More than 50 people attended Crusher College recently to take advantage of a one-and-a-half day certificate-generating technical training curriculum. The class held at the Best Western Hotel in Marlboro, Mass., was dedicated to the art and science of crushing and screening hard and abrasive materials found in New England including shot rock, sand and gravel, and recycled materials. The class was sponsored by Equipment & Systems for Industry, Inc. of Hopkinton, Mass., and focused on the basics of lowering cost per ton, application, improving performance and quality of the products produced, and trouble-shooting.
The day's speakers included the following:
Jason Sopic and Jim Ewing — representatives from ESCO products — provided a detailed lecture on crusher wear parts, specifically manganese. ESCO's PowerPoint presentation demonstrated the importance of knowing how to select and purchase manganese for crushing operations.
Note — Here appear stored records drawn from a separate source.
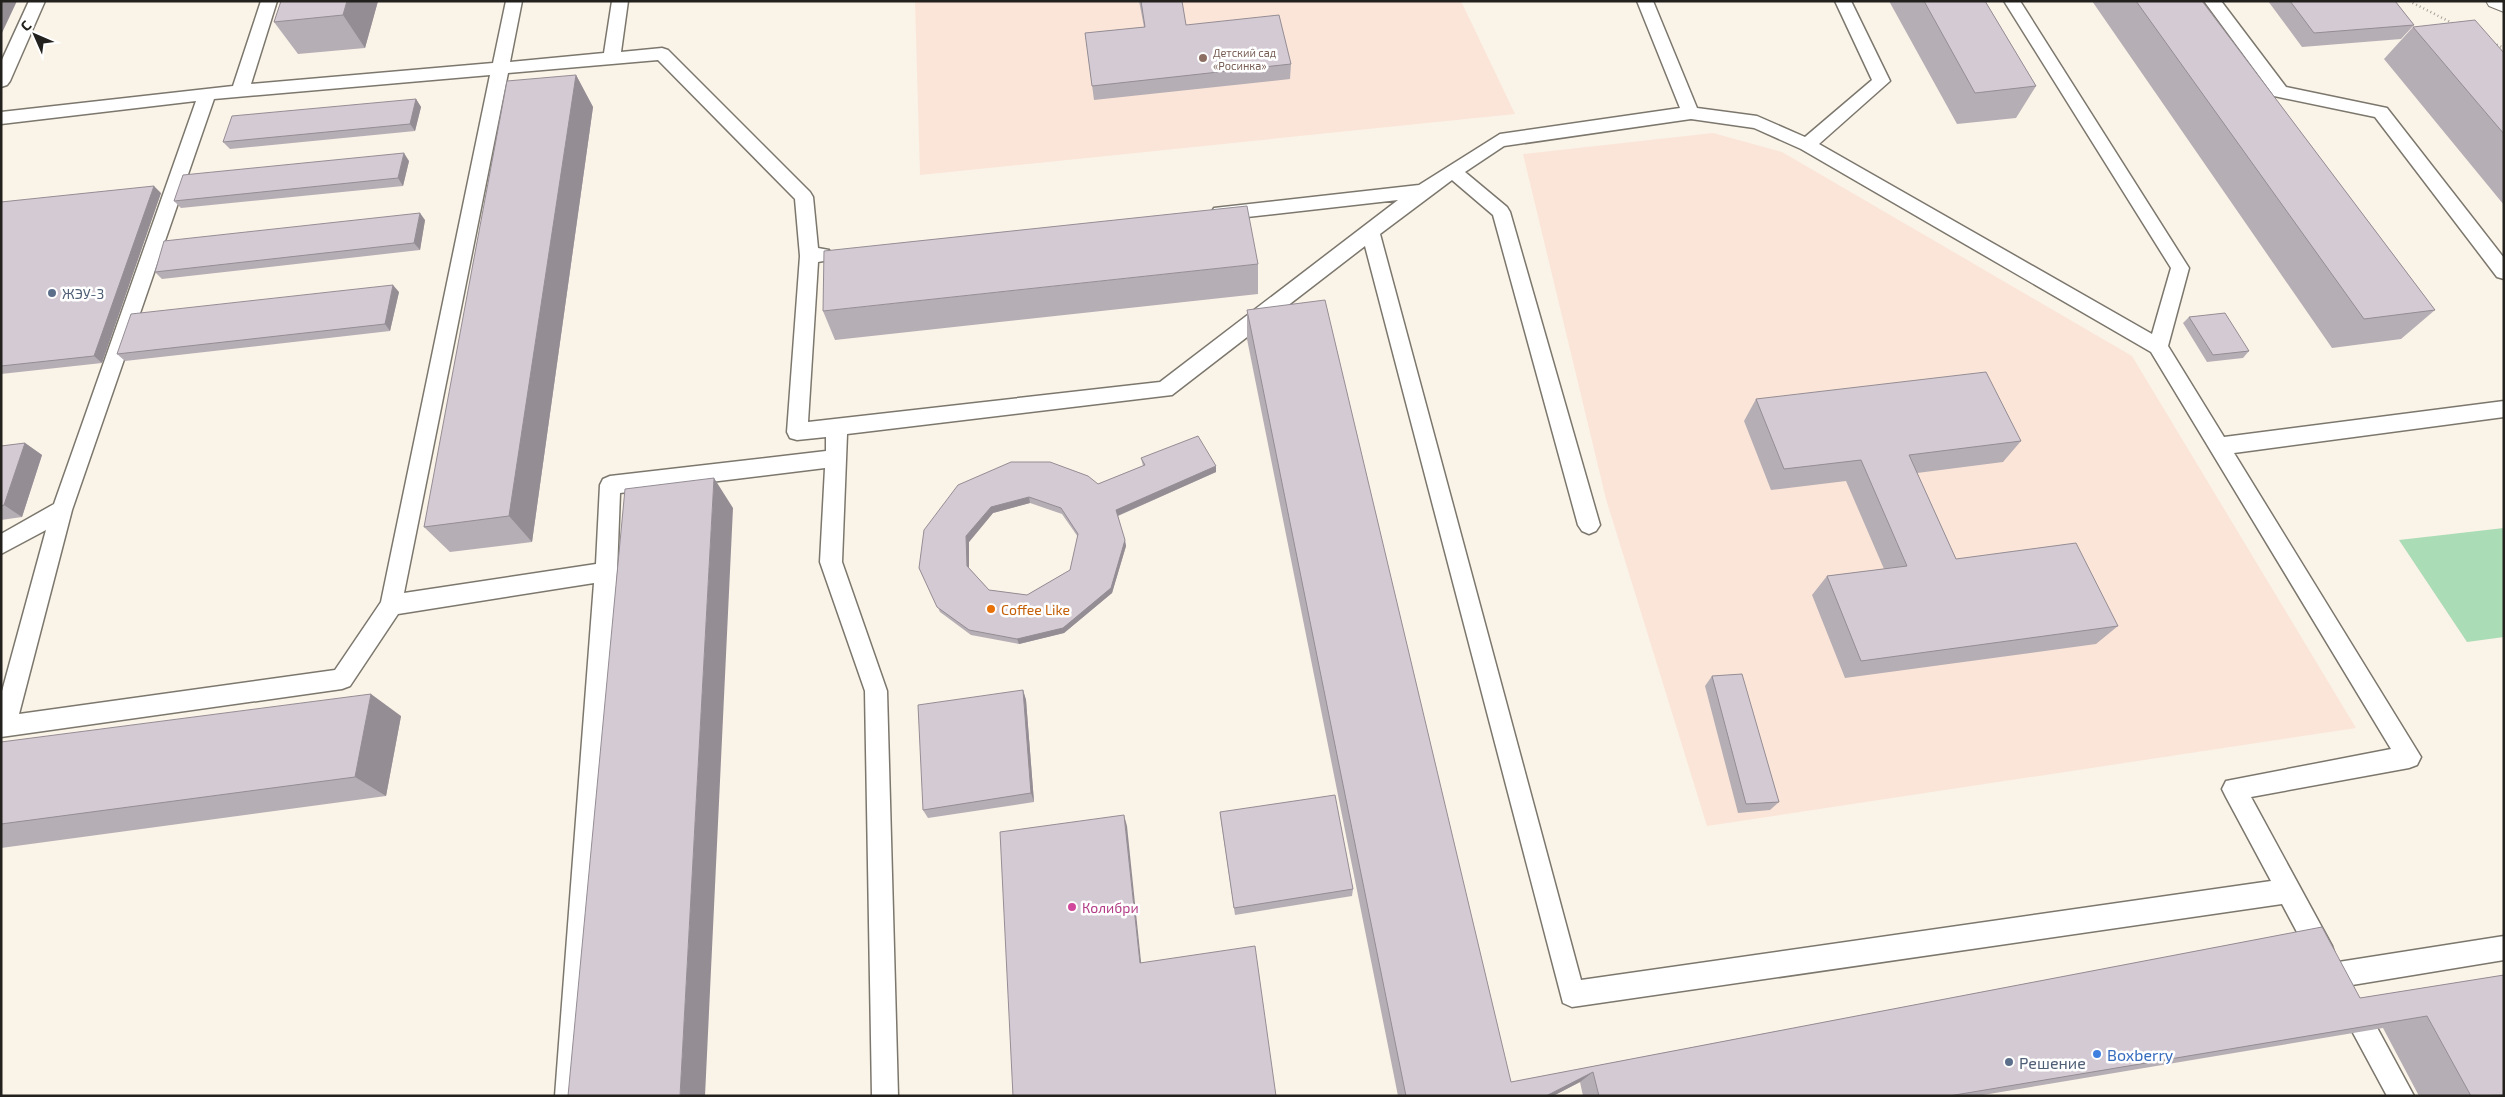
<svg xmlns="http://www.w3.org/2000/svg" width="2505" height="1097" font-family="'Exo 2',sans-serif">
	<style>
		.education { fill: #fbe5d8 }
		.green { fill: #aadcb6 }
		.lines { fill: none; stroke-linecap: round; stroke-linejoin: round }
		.service-casing { stroke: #7c776d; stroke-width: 3 }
		.tertiary-casing { stroke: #7c776d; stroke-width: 2 }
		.path { stroke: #a7a299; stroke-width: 2.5; stroke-dasharray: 1 3; stroke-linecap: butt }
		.service { fill: #fff; fill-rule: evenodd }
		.tertiary { fill: #fff; fill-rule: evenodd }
		.wall { fill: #b6aeb5; fill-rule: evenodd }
		.shaded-wall { fill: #948d94 }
		.building { fill: #d4cad3; stroke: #948d94; fill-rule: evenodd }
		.education-dot { fill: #8d6e63; stroke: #fff; stroke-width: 2 }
		.service-dot { fill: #5c6f8a; stroke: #fff; stroke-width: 2 }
		.food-dot { fill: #e8710a; stroke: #fff; stroke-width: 2 }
		.hotel-dot { fill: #d1479c; stroke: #fff; stroke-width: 2 }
		.shop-dot { fill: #3f7fe0; stroke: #fff; stroke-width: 2 }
		.labels { text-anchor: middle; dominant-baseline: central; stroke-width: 5; stroke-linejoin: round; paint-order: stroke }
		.far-education-label { font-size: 11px; fill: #785e54; stroke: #fff; text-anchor: start }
		.service-label { font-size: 14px; fill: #4e5e75; stroke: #fff; text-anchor: start }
		.food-label { font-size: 14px; fill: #c56008; stroke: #fff; text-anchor: start }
		.hotel-label { font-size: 14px; fill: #b23c85; stroke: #fff; text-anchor: start }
		.near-shop-label { font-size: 16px; fill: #366cbe; stroke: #fff; text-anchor: start }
		.near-service-label { font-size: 16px; fill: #4e5e75; stroke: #fff; text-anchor: start }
	</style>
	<rect width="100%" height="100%" fill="#faf3e8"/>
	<path class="education" d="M915 1H1461L1515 114 920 175Z
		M1713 133 1782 152 2132 356 2356 728 1707 826 1606 499 1523 154Z"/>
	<path class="green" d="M2504 528V637L2467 642 2399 540Z"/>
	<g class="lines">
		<g class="service-casing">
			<path id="service" d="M29 1H45L10 81 7 85 1 87V62Z
				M261 1H277L251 84 493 63 506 1H522L510 62 604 53 612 1H628L621 52 662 48 668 50 810 192 813 197 818 248 829 250 831 255 829 260 818 262 808 422 1160 382 1398 200 1220 220 1214 218 1211 213 1214 208 1419 185 1500 134 1680 108 1637 1H1653L1697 108 1757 116 1805 137 1872 80 1835 1H1851L1890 81 1819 144 2152 334 2171 268 2004 1H2020L2189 268 2168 346 2224 437 2504 401V417L2234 453 2421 757 2417 765 2409 768 2251 797 2332 946 2335 955 2332 963 2504 936V960L2334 988 2325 984 2321 975 2325 967 2314 964 2282 904 1572 1007 1563 1003 1365 246 1172 395 847 434 842 562 887 691 898 1096H872L865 691 820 562 825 468 620 493 617 572 581 1096H555L594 583 398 614 350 686 342 689 1 737V695L46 530 1 554V534L54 504 196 101 1 124V112L233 86ZM658 60 795 199 800 256 787 432 790 438 797 440 826 437V451L610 476 603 479 600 485 596 564 404 593 508 73ZM490 75 381 602 335 670 19 714 72 510 214 99ZM1691 119 1754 128 1801 149 2151 352 2391 749 2226 781 2222 789 2226 797 2271 881 1581 980 1380 234 1452 180 1493 215 1578 525 1582 531 1589 534 1596 531 1600 525 1510 212 1507 207 1465 172 1504 146Z
				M2204 1H2221L2286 87 2387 108 2504 258V279L2497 277 2375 117 2274 96Z
				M2365 1018 2374 1022 2414 1096H2387L2352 1031 2356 1022Z"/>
		</g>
		<g class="tertiary-casing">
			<path id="tertiary" d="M2486 1H2504V12L2489 6Z"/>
		</g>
		<path class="path" d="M2409 1 2456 25
			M2493 43 2504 48"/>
		<use href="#service" class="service"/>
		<use href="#tertiary" class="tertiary"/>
	</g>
	<path class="wall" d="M281 1H378L365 48 298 54 274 22Z
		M1139 1H1182L1186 25 1291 64 1290 79 1094 100 1085 33 1144 27Z
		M1889 1H1985L2036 86 2016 118 1957 124Z
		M2092 1H2202L2435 310 2401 339 2332 348Z
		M2268 1H2395L2414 25 2401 39 2302 47Z
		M2413 27 2504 53V205L2384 59Z
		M576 75 593 107 532 542 450 552 424 527Z
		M416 99 421 107 415 131 230 149 223 142Z
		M409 161 403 186 181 208 174 201Z
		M161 193 102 363 1 374V202Z
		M425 220 420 250 162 279 155 272Z
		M1258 264V294L835 340 823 311Z
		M399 292 390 331 125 361 117 354Z
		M1247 310 1511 1082 2322 927 2360 998 2504 975V1096H2419L2383 1028 1977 1096H1583L1580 1082 1553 1096H1398L1247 339Z
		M2189 317 2249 351 2243 358 2207 362 2183 323Z
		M1756 399 2021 441 2003 462 1917 473 1956 559 2118 626 2096 644 1845 678 1812 595 1827 576 1884 569 1846 481 1771 490 1744 421Z
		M25 443 42 455 22 517 1 520V446Z
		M1141 458 1216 472 1118 516 1126 546 1112 593 1064 633 1019 644 971 635 940 612 919 568 958 485 1098 484 1143 466ZM1030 503 1062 514 1078 537 1070 570 1027 595 989 590 969 568V542L993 513Z
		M1712 676 1779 802 1770 810 1738 813 1705 686Z
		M1023 690 1026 700 1034 802 928 818 923 810Z
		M401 716 386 796 1 848V742Z
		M1220 812 1353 889 1352 896 1235 915 1221 821Z"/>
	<path class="shaded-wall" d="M1 1H17L1 35Z
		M347 1H378L365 48 343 15Z
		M576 75 593 107 532 542 509 516Z
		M416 99 421 107 415 131 410 124Z
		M404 153 409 161 403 186 398 178Z
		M154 186 161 193 102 363 94 356Z
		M420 213 425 220 420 250 414 243Z
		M393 285 399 292 390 331 385 324Z
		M25 443 42 455 22 517 4 505Z
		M1216 466V472L1117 516 1116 510Z
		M714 478 733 508 705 1096H680Z
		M1029 497 1030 503 993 513 969 542V572L967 566 966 536 991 507Z
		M1125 540 1126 546 1112 593 1064 633 1019 644 1017 639Z
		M1023 690 1026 700 1034 802 1031 793Z
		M371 694 401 716 386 796 355 777Z
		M1124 815 1127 826 1142 971 1140 963Z
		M1593 1072 1580 1082 1553 1096H1546Z"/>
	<path class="building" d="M281 1H347L343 15 274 22Z
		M1141 1H1182L1186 25 1279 15 1291 64 1092 86 1085 33 1145 27Z
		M1924 1H1985L2036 86 1975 93Z
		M2136 1H2202L2435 310 2364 319Z
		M2290 1H2395L2414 25 2314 33Z
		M2475 20 2504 53V134L2413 27Z
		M576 75 509 516 424 527 507 81Z
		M416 99 410 124 223 142 232 116Z
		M404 153 398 178 174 201 183 175Z
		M154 186 94 356 1 366V202Z
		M1247 206 1258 264 823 311 824 251Z
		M420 213 414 243 155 272 164 241Z
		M393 285 385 324 117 354 131 314Z
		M1325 300 1511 1082 2322 927 2360 998 2504 975V1095L2471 1096 2427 1016 1949 1096H1599L1593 1072 1546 1096H1406L1247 310Z
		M2225 313 2249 351 2213 355 2189 317Z
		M1986 372 2021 441 1909 455 1956 559 2076 543 2118 626 1861 661 1827 576 1907 566 1861 460 1784 469 1756 399Z
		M1198 436 1216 466 1116 510 1125 540 1111 588 1063 628 1017 639 969 630 937 607 919 568 924 530 958 485 1011 462H1050L1088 476 1098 484 1145 465 1141 458ZM1029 497 1061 508 1078 534 1070 570 1027 595 989 590 967 566 966 536 991 507Z
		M25 443 4 505 1 506V446Z
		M714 478 680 1096H568L625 489Z
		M1742 674 1779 802 1746 804 1712 676Z
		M1023 690 1031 793 923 810 918 705Z
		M371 694 355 777 1 824V742Z
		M1335 795 1353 889 1234 908 1220 812Z
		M1124 815 1140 963 1255 946 1276 1096H1013L1000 832Z"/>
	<circle class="education-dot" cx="1203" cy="58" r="5"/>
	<g class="service-dot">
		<circle cx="52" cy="293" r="5"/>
		<circle cx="2009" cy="1062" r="5"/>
	</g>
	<circle class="food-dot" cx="991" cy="609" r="5"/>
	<circle class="hotel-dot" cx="1072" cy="907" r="5"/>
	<circle class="shop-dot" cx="2097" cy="1054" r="5"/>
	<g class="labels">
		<g class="far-education-label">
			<text x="1213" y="52">Детский сад<tspan x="1213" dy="13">«Росинка»</tspan></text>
		</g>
		<g class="service-label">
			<text x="62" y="293">ЖЭУ-3</text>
		</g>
		<g class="food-label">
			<text x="1001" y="609">Coffee Like</text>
		</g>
		<g class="hotel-label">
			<text x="1082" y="907">Колибри</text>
		</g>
		<g class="near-shop-label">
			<text x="2107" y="1054">Boxberry</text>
		</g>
		<g class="near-service-label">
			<text x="2019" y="1062">Решение</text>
		</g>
	</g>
	<rect width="2505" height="1097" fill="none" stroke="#23211d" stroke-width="5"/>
	<g transform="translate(35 35) rotate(315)" stroke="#ffffff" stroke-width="4" paint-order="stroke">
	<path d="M0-4L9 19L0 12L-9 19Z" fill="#23211d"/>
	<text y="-8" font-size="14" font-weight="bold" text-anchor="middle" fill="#23211d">С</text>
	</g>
</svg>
Sam Sawant, president and founder of Innotech Solutions — a company specializing in finding hidden profits for aggregate & mining customers — provided a 90-minute discussion showcasing and highlighting ways for customers to find profit with existing older equipment. Sawant spoke of available new technologies that allow customers with certain older crushers to "turbo charge" them while increasing production at half the cost.
Bud Moore — northeast area service manager for BTI Technology — provided an in-depth program discussing the proper ways to handle and maintain pedestal and portable mounted hydraulic breakers. Moore provided the audience with the do's and don'ts when operating hydraulic breakers.
John Vendelin — application development manger for Cedarapids — gave two presentations; the first describing the proper techniques for screening when crushing aggregate products. Vendelin's second presentation included various PowerPoint slides showcasing the nomenclature and operational characteristics of roller bearing cone crushers.
Dave Terrell — districts sales manager for Mulhern Belting — provided a 60-minute overview showcasing the latest technology with conveyor belts. Terrell specifically highlighted the new technologies available for today's customers.
Christine Gibbons — environmental services manager for ETG — educated the audience with a brief synopsis on environmental rules regulated and enforced by the federal and state government. Gibbons discussed air quality, minimizing dust and differentiating portable from stationary crushing plants.
Derek Haywood — program manager for ETG — initiated the first class in what will be a series educating customers to aggregate flow — the mathematics and science to crushing effectively and profitably.
Certificates of course completion were handed out at the end of the two-day meeting.